2. A study finds that people who eat chocolate are 3% less likely to report feeling sad (p = .04, N = 15,000). This result is:
- A) Statistically significant AND practically important
- B) Statistically significant but with a very small effect size
- C) Not statistically significant
- D) A meta-analysis
Answer: B. With N = 15,000, even a tiny difference of 3% can reach statistical significance. The result is "real" in the statistical sense but practically trivial.
3. In the hierarchy of evidence, which source carries the MOST weight?
- A) A single large study
- B) A meta-analysis with publication bias corrections
- C) An anecdote from a famous psychologist
- D) A popular self-help book
Answer: B. Meta-analyses that account for publication bias provide the most reliable estimates of effect sizes because they combine multiple studies and correct for the file drawer problem.
4. The WEIRD problem refers to:
- A) Unusual findings that contradict common sense
- B) The overrepresentation of Western, Educated, Industrialized, Rich, and Democratic populations in psychology research
- C) Researchers who study unusual psychological phenomena
- D) The difficulty of replicating findings from one country in another
Answer: B. Henrich et al. (2010) found that 96% of psychology participants came from just 12% of the world's population, raising serious questions about generalizability.
5. A claim passes the "too good to be true" test if:
- A) It promises dramatic results from simple interventions
- B) It includes appropriate caveats and limitations
- C) It uses universal language like "everyone" and "always"
- D) It sounds like a perfect headline
Answer: B. Claims that include caveats, limitations, and conditional language ("for some people," "in some conditions") are more likely to be accurate than clean, dramatic, universal claims.

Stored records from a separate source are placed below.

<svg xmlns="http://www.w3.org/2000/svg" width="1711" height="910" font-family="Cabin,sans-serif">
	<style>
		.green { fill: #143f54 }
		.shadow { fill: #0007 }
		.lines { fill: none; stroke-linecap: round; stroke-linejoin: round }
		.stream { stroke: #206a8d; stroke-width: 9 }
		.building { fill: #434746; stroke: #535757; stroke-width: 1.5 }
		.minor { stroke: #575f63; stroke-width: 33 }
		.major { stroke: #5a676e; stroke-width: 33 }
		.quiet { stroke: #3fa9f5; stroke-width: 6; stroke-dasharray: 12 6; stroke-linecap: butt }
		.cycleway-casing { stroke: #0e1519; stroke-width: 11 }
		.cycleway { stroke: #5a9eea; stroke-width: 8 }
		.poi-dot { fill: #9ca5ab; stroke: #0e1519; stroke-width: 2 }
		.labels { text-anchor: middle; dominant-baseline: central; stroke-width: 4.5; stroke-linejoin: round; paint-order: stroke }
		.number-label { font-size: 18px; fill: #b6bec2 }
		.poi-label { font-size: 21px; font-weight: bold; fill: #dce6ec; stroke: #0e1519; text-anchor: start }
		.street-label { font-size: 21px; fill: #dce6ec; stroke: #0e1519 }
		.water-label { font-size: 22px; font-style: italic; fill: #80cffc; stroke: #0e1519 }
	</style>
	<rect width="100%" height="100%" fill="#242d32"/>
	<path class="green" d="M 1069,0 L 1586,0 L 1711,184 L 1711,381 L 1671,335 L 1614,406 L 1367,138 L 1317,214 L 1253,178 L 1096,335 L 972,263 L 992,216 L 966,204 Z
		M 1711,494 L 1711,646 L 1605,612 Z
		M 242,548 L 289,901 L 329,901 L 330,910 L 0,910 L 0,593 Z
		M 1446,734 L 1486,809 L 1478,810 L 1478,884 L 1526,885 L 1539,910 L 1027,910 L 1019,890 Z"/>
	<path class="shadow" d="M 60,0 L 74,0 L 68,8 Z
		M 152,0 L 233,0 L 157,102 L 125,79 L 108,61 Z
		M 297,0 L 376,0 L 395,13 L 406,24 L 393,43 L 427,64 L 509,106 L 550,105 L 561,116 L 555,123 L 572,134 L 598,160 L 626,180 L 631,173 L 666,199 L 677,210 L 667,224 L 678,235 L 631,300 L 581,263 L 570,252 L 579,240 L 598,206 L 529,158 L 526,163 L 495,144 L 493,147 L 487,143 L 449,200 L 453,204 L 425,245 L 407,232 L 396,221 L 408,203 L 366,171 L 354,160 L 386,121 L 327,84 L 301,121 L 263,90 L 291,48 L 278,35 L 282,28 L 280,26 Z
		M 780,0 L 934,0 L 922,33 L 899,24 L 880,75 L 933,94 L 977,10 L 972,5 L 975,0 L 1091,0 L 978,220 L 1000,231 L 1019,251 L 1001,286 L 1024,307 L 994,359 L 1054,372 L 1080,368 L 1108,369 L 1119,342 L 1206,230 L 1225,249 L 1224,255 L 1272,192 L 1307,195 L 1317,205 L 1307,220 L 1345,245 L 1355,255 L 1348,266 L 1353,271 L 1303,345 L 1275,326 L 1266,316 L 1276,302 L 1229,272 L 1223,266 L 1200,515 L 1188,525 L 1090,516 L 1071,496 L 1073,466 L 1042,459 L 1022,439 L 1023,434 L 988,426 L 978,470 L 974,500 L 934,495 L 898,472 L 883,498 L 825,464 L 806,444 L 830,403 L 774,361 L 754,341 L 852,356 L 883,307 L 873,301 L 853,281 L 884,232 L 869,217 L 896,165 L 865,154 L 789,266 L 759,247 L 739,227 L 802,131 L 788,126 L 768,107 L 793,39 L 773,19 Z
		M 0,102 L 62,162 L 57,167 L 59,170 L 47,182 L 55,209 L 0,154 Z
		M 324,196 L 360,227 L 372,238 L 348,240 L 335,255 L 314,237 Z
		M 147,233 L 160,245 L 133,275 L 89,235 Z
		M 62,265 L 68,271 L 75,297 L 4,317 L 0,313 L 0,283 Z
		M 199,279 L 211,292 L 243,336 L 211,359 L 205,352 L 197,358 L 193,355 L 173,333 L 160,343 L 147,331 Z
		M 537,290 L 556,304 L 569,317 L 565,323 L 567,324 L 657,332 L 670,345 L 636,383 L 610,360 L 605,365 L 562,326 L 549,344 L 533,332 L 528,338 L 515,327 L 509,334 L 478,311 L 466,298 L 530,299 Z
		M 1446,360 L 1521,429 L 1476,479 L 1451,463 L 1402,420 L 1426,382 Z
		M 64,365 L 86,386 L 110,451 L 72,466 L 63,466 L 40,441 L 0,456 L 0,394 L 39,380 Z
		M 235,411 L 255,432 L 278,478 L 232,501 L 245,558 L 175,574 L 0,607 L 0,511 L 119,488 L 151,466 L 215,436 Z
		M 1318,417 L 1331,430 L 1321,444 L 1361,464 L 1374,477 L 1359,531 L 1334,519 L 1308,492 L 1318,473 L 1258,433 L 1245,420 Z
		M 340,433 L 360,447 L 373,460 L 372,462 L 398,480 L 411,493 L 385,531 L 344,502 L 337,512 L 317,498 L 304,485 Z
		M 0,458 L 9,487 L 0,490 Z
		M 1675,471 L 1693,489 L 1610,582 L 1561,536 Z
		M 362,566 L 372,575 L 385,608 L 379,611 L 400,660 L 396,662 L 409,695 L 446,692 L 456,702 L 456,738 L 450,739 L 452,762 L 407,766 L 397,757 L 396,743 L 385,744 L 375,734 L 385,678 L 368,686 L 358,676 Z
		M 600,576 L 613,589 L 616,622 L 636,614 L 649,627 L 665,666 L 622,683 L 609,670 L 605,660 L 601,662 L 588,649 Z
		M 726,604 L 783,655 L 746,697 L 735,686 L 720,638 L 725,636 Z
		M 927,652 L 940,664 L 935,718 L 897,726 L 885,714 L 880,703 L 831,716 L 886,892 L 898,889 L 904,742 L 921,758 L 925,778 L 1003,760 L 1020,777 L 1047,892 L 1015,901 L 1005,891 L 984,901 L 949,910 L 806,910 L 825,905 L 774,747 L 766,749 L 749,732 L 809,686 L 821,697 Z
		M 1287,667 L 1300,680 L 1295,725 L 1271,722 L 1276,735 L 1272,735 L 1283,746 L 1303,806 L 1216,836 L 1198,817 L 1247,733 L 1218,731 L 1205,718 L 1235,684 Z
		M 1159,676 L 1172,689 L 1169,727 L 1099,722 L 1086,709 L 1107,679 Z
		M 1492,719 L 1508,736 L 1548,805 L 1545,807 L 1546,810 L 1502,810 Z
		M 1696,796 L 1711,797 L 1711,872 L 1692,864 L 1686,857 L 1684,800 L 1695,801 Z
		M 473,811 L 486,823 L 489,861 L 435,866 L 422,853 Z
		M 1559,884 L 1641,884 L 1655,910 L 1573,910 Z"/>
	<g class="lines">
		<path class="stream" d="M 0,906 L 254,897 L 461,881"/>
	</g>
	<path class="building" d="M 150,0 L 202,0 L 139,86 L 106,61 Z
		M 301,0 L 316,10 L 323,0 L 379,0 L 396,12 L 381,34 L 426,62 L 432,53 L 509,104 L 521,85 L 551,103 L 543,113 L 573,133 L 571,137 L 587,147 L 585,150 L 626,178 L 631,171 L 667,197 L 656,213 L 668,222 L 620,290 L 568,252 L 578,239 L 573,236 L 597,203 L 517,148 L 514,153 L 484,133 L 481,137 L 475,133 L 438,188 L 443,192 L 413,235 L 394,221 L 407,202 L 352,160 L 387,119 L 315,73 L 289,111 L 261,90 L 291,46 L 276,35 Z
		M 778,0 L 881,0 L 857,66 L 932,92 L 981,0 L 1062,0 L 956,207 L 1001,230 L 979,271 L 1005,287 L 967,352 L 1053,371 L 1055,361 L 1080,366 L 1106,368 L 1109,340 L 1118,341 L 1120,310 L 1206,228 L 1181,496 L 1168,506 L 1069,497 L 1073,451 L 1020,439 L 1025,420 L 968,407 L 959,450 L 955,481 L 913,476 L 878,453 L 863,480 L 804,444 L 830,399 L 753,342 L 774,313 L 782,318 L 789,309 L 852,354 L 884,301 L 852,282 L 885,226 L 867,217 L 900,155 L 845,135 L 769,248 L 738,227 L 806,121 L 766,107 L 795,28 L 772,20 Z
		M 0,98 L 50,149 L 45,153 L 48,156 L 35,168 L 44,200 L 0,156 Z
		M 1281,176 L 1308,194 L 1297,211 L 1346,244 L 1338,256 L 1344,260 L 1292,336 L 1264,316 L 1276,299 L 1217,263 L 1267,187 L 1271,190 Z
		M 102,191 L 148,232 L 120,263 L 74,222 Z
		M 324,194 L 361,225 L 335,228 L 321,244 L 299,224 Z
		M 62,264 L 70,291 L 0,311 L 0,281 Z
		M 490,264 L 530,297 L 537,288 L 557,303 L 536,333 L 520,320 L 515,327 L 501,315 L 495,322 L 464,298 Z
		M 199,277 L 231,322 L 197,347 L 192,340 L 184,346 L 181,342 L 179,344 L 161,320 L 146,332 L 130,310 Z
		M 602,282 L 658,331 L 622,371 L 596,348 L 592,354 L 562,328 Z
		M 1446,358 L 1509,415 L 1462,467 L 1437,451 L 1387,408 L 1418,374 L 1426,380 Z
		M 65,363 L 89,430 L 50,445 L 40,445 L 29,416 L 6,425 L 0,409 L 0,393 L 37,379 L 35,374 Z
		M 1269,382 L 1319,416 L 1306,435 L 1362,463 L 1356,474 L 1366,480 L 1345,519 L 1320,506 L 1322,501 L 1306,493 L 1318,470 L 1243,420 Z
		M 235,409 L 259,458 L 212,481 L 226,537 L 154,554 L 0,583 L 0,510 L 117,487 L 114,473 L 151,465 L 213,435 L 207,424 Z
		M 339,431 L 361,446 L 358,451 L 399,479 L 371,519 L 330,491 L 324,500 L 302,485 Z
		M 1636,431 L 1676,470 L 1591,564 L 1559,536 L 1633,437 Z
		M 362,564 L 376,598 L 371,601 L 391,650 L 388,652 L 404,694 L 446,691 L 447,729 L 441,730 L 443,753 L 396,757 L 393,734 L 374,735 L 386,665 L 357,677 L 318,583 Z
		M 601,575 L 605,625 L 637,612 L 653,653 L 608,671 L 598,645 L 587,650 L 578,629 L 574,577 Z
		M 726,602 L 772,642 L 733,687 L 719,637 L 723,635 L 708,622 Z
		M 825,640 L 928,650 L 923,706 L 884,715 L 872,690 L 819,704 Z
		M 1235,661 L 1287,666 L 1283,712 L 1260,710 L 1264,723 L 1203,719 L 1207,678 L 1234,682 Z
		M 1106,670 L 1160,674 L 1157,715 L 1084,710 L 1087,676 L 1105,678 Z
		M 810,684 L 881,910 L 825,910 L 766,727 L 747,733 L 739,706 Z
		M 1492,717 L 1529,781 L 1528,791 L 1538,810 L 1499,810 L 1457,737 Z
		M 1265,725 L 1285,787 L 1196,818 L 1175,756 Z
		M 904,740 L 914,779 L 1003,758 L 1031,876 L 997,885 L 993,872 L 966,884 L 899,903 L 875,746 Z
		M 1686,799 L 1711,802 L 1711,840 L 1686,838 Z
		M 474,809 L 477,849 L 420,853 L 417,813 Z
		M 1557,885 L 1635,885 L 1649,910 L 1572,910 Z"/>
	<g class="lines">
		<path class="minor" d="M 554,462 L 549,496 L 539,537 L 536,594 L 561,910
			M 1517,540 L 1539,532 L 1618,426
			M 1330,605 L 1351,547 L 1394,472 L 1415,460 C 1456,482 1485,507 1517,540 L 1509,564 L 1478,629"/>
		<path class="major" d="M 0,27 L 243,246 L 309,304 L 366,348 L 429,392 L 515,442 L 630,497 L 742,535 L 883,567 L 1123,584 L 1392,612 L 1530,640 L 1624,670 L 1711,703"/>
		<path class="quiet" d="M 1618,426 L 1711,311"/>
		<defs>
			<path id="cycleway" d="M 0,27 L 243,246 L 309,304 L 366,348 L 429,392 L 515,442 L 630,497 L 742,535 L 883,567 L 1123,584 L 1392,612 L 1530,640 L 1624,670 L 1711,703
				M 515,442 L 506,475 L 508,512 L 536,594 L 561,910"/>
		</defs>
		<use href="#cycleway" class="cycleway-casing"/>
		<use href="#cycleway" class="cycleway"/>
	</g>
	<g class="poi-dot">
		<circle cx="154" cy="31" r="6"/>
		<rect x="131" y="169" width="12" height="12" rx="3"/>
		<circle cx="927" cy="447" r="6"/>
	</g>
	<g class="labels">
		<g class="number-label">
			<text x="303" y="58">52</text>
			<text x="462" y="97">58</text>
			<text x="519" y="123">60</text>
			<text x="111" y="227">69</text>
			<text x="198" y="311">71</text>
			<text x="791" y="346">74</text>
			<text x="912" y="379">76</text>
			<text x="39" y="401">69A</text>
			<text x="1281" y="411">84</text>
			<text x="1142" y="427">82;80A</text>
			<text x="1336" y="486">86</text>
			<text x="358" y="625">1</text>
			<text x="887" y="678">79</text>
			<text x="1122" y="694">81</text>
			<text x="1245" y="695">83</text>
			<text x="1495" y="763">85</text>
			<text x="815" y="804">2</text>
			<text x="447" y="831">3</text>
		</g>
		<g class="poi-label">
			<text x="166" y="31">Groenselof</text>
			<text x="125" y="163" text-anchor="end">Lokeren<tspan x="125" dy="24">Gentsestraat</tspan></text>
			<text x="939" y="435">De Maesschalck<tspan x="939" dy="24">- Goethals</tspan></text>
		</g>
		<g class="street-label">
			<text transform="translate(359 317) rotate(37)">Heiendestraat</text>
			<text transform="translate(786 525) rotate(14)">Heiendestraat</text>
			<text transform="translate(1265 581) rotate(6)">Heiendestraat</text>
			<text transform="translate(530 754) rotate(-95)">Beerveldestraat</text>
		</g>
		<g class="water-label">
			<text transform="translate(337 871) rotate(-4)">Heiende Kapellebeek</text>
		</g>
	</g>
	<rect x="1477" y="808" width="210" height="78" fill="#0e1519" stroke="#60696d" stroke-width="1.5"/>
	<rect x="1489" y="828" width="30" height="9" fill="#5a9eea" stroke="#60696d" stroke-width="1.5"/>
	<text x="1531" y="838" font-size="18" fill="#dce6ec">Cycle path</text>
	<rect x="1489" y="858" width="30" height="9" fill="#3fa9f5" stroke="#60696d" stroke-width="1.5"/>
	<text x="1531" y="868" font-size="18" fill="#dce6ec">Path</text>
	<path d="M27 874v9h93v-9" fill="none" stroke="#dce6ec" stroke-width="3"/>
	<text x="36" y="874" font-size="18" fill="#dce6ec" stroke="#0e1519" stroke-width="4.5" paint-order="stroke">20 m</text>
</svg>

6. Step 8 of the toolkit asks "Who benefits from this claim being true?" This step is important because:
- A) Profitable claims are always false
- B) Understanding incentive structures helps you evaluate claims more clearly, even though profit doesn't equal falsehood
- C) Researchers never have financial interests
- D) Only the self-help industry has incentives to distort
Answer: B. Incentive awareness adds context, not cynicism. A profitable claim may still be true (exercise is genuinely beneficial AND profitable for the fitness industry), but profit motives warrant extra scrutiny.
7. Cohen's d = 0.2 is conventionally considered:
- A) A large effect
- B) A medium effect
- C) A small effect
- D) Not statistically significant
Answer: C. By convention: d = 0.2 is small, d = 0.5 is medium, d = 0.8 is large. Most psychology effects are in the small to medium range.

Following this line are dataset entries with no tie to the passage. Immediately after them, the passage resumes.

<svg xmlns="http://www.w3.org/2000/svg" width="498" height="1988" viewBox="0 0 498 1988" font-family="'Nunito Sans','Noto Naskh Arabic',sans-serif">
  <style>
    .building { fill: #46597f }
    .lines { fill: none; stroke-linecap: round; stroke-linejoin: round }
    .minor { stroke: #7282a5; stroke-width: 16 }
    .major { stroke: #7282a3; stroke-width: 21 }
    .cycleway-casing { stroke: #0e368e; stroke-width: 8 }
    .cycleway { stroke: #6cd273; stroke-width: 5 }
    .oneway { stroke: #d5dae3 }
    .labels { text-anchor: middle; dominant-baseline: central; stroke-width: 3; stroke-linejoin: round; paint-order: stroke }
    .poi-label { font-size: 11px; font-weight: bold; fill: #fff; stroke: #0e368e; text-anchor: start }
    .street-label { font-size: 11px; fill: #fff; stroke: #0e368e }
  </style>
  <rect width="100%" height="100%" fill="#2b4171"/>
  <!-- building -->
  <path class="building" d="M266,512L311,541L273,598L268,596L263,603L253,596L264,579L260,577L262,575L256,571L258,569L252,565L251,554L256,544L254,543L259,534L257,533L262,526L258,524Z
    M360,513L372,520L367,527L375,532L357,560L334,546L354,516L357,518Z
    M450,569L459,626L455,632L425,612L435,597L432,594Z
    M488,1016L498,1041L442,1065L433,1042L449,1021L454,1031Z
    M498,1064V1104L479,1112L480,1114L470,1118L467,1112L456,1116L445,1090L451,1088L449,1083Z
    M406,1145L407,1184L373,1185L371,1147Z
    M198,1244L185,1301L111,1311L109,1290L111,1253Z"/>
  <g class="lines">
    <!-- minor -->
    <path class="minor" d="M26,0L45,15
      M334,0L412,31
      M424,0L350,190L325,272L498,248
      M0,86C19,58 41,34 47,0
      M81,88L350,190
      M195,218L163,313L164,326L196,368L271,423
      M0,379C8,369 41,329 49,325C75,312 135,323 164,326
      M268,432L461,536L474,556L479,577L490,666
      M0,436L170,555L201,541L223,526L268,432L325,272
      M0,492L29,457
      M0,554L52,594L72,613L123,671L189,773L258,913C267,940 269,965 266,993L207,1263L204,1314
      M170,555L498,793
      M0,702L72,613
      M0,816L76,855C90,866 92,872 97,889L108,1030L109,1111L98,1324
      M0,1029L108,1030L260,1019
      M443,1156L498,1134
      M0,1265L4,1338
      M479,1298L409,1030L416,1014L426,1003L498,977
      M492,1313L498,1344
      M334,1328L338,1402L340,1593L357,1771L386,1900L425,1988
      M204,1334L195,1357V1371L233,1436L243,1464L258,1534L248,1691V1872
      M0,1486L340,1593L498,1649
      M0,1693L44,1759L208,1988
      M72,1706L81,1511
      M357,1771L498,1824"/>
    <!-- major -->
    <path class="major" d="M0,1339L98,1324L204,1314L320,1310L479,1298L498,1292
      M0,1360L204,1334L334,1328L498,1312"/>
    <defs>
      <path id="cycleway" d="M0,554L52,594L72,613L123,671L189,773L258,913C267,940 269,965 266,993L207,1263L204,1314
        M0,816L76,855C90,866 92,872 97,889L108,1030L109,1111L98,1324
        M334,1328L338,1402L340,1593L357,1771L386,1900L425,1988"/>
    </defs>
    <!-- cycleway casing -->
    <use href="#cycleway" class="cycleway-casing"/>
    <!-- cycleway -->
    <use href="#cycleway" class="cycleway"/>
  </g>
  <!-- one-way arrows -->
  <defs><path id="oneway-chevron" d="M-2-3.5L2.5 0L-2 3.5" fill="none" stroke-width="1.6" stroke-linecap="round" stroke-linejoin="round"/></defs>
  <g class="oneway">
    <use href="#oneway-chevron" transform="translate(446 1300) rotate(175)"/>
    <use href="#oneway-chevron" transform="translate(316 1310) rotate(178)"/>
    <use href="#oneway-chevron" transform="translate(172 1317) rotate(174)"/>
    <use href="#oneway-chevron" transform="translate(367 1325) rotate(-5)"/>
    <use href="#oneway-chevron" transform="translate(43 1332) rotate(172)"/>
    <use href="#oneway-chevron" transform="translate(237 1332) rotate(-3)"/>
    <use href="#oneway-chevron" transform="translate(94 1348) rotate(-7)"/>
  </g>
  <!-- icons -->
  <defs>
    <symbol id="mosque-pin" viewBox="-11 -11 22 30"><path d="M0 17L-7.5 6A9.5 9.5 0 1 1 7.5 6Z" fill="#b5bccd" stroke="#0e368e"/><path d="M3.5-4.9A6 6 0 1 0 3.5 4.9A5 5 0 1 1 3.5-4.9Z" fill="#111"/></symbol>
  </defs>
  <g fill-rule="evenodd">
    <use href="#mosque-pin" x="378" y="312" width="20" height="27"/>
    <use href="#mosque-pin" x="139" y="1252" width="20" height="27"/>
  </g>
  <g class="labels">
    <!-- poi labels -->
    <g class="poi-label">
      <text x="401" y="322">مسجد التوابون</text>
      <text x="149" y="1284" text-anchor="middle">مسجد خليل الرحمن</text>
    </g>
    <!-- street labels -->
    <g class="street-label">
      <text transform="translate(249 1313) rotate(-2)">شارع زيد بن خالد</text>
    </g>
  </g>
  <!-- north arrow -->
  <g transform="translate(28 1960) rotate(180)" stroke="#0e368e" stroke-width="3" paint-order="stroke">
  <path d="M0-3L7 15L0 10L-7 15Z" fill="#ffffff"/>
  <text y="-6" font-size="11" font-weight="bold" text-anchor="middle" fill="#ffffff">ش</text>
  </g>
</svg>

8. What should you conclude if a psychology claim has never been tested for replication?
- A) The claim is probably false
- B) The claim is probably true since nobody has disproved it
- C) The claim should be treated as preliminary — neither confirmed nor debunked
- D) The claim is based on a meta-analysis
Answer: C. An unreplicated finding is an untested finding. It may be true or false. The appropriate response is to treat it as preliminary and maintain uncertainty.
9. When applying the toolkit to the claim "people are left-brained or right-brained," the key finding is:
- A) The claim is supported by Sperry's Nobel Prize research
- B) fMRI studies find no evidence of hemispheric dominance in personality
- C) The claim is unresolved — experts disagree
- D) The effect size is small but real
Answer: B. Nielsen et al. (2013), using fMRI data from 1,011 participants, found no evidence that individuals are "left-brained" or "right-brained." The claim is debunked.
10. The toolkit commits to being applied to this book itself. Why is this important?
- A) It proves the book is always correct
- B) It demonstrates intellectual honesty and models the critical thinking skill the book teaches
- C) It is required by academic publishing standards
- D) It allows readers to sue the authors if they find errors
Answer: B. The toolkit's application to the book itself demonstrates that no source is exempt from scrutiny. This models the critical thinking skill and reinforces that the goal is evidence evaluation, not authority deference.